Perhaps incongruously, I read my first Swallows and Amazons book in Delhi in 1994. I belonged to many libraries during that long stay, one of which was the American Embassy library, where there was a 15 rupee sale shelf. More often than I'd imagined, decent books turned up on the 15 rupee shelf, and I snatched them up. One summer day, a battered copy of Swallows and Amazons was there, and I bought it. I did not read it right then, however. I remembered Ann's use of Swallows and Amazons as comfort reading, and I saved it for when I might need it. (I knew the time would come, and it did.) In the years since then, I've read a number of the others, and along with Swallows and Amazons, my favorite is Winter Holiday.
The book involves 3 groups of siblings: the Walkers (aka the Swallows), the Blacketts (the Amazons) and the Callums (the D's) who all end up, mostly parentless (except for Mrs. Blackett), in the Lake District during their winter holiday. It is one of the coldest winters on record, and as more and more of the long lake begins to freeze, the children hope to be able to mount an expedition to the north pole (aka the end of the lake). Due to a fortunately timed case of the mumps and subsequent quarantine that keeps them at the lake for an additional month, their wish is granted.
One thing that’s appealing about the book is how well the kids take advantage of winter. They skate daily on a frozen pond and on the lake itself, they take wild sled rides down the hill onto the lake, they spend time in an igloo they’ve constructed and even manage to rescue a sheep stranded on a cliff. Eventually, they take possession of the Blackett sisters’ Uncle Jim’s houseboat that’s been frozen into the lake, renaming it the Fram, after the boat in Nansen’s arctic expedition in the 1890s, systematically eating their way through all of his stores and readying themselves for their own version of polar exploration, a trip to their own north pole, which turns out to be more than they bargained for and also the adventure that they desperately wanted.

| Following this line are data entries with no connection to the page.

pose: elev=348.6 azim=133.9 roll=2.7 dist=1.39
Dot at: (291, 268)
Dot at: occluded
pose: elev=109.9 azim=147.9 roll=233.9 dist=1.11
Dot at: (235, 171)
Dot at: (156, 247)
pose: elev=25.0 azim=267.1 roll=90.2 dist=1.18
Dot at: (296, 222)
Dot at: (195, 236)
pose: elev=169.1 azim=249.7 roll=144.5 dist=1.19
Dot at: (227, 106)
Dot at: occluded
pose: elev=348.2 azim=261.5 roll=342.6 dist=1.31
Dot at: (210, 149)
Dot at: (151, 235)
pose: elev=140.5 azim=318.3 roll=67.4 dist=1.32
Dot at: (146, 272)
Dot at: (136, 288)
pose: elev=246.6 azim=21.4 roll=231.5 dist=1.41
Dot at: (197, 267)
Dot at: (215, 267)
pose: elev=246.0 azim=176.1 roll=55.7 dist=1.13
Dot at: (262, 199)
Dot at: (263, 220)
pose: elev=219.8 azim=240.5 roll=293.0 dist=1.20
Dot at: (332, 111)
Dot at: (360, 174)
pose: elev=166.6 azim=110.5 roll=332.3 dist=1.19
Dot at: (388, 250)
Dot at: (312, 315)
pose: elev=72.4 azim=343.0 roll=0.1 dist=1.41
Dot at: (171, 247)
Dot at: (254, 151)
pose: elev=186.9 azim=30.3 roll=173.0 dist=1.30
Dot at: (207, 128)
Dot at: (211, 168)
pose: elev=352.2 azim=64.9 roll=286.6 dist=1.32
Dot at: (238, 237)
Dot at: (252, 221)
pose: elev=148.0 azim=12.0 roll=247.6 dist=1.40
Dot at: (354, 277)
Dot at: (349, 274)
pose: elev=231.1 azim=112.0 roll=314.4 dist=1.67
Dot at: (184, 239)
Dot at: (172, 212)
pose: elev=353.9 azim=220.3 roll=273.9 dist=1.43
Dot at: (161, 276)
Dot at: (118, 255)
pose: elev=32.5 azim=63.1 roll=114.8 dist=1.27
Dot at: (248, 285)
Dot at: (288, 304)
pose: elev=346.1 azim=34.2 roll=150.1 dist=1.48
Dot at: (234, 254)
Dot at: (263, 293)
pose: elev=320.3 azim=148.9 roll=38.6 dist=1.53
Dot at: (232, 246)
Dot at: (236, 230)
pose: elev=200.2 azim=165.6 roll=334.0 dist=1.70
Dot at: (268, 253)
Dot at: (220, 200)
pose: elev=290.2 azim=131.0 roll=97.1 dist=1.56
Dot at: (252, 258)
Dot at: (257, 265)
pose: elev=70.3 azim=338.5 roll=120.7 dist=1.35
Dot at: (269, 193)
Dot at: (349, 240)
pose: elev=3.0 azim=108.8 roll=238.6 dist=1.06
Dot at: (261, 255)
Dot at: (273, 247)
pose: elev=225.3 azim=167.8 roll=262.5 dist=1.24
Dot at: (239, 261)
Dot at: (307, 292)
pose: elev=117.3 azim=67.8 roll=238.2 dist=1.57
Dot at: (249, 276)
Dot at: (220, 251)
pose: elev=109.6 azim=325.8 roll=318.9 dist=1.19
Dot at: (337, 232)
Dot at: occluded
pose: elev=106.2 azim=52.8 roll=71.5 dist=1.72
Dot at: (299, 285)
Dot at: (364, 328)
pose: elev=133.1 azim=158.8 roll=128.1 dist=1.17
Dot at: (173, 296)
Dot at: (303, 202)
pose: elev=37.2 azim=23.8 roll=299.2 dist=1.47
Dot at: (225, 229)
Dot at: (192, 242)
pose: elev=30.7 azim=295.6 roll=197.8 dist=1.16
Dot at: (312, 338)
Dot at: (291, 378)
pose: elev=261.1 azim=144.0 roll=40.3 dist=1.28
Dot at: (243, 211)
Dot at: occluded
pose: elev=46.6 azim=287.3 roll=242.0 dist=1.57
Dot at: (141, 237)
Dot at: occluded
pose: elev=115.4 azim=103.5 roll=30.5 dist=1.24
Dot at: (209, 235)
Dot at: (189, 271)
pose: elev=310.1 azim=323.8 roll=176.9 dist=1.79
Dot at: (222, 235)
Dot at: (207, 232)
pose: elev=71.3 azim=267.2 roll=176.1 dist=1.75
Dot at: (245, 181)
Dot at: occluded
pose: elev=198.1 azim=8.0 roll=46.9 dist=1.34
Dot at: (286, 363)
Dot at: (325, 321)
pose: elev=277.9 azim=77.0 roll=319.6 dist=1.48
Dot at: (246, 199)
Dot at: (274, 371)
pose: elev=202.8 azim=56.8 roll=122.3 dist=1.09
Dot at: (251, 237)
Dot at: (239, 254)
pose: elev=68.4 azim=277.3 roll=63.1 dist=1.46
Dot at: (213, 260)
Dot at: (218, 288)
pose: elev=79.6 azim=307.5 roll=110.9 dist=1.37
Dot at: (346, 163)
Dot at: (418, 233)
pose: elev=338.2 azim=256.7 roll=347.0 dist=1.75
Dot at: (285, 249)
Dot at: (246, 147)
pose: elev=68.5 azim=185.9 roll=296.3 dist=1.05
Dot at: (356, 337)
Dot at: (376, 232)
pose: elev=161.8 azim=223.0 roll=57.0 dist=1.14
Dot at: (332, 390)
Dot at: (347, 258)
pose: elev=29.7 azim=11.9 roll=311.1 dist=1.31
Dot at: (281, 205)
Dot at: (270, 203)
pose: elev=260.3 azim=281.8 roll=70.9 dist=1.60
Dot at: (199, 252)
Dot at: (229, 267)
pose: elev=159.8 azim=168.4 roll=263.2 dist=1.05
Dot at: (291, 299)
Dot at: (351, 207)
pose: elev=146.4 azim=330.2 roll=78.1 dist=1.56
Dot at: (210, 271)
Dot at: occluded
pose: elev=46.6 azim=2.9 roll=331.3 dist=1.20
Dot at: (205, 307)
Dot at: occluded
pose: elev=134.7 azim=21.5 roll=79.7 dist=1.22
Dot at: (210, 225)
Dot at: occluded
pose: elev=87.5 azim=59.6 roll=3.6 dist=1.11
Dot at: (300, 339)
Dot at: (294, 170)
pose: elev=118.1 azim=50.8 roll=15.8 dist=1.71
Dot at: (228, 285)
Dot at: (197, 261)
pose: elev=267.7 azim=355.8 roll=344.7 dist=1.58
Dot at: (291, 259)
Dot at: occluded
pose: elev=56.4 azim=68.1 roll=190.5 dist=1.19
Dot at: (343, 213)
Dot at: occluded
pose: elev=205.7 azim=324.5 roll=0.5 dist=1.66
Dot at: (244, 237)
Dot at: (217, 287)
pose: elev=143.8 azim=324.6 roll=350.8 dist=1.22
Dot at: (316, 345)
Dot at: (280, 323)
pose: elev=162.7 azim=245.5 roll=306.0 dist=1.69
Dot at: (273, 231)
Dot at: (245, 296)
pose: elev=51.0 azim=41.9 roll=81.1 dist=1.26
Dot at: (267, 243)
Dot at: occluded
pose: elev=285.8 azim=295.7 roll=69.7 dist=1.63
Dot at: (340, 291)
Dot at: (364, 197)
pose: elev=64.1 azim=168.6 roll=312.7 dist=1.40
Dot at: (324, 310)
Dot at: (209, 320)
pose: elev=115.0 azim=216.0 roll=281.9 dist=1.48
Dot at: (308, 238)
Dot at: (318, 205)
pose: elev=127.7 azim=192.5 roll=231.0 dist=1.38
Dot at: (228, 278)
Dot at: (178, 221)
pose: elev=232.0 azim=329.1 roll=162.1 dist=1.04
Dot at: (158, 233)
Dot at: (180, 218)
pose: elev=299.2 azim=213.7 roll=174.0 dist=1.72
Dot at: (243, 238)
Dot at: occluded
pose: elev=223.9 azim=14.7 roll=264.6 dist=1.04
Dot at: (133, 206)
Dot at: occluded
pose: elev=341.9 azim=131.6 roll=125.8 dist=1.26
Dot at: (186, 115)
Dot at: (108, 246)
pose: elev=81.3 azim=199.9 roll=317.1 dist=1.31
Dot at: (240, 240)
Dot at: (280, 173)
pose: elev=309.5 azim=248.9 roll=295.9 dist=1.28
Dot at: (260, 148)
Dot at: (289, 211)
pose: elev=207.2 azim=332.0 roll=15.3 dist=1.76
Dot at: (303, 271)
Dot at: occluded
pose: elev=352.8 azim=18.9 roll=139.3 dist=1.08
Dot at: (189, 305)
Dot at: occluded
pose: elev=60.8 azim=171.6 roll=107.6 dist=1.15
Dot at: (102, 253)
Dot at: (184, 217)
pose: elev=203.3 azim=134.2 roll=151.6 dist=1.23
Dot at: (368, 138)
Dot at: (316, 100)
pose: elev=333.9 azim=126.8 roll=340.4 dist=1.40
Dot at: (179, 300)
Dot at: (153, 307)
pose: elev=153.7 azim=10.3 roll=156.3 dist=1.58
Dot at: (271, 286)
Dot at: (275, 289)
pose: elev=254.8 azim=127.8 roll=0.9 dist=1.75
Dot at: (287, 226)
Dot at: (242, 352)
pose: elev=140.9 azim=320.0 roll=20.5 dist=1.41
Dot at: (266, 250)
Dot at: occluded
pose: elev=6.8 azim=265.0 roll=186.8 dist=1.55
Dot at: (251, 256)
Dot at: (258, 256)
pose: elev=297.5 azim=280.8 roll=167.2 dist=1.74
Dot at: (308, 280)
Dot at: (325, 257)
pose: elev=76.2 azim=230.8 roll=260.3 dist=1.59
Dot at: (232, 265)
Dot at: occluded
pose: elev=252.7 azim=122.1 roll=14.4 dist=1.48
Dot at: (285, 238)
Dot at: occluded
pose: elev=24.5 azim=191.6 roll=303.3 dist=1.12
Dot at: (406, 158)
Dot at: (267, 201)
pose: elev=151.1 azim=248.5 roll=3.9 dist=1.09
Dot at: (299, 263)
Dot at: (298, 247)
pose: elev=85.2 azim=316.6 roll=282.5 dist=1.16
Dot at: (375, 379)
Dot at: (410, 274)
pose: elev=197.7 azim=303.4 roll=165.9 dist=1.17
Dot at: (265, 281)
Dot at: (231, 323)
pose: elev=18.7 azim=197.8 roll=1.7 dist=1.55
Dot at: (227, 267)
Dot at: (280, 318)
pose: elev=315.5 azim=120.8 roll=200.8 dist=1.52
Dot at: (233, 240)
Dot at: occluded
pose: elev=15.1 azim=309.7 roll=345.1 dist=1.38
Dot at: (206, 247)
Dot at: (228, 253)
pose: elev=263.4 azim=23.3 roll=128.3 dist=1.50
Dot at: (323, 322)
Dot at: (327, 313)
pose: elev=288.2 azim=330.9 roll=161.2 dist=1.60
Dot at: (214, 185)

By the end of the book, it is abundantly clear that Nancy Blackett’s pronouncement about winter that serves as the book's epigraph—“Dark at tea-time and sleeping indoors: nothing ever happens in the winter holidays.”—is absolutely false. And for those of us who may never build an igloo, enjoy a frozen houseboat or mount an expedition to any pole at all, it’s a true pleasure to go along with them.
I can’t write about Arthur Ransome without noting that he was recently the subject of a major biography—The Last Englishman: The Double Life of Arthur Ransome—in which it turns out that he was a spy for Britain and also so close to the Bolsheviks during the Russian Revolution that he was nearly prosecuted for treason. I read two fascinating reviews of the book in the Guardian and in the Times of London, but I have to admit that I can't decide how much I actually want to know about his real life. Sometimes, at least, it's best to stick with the fiction.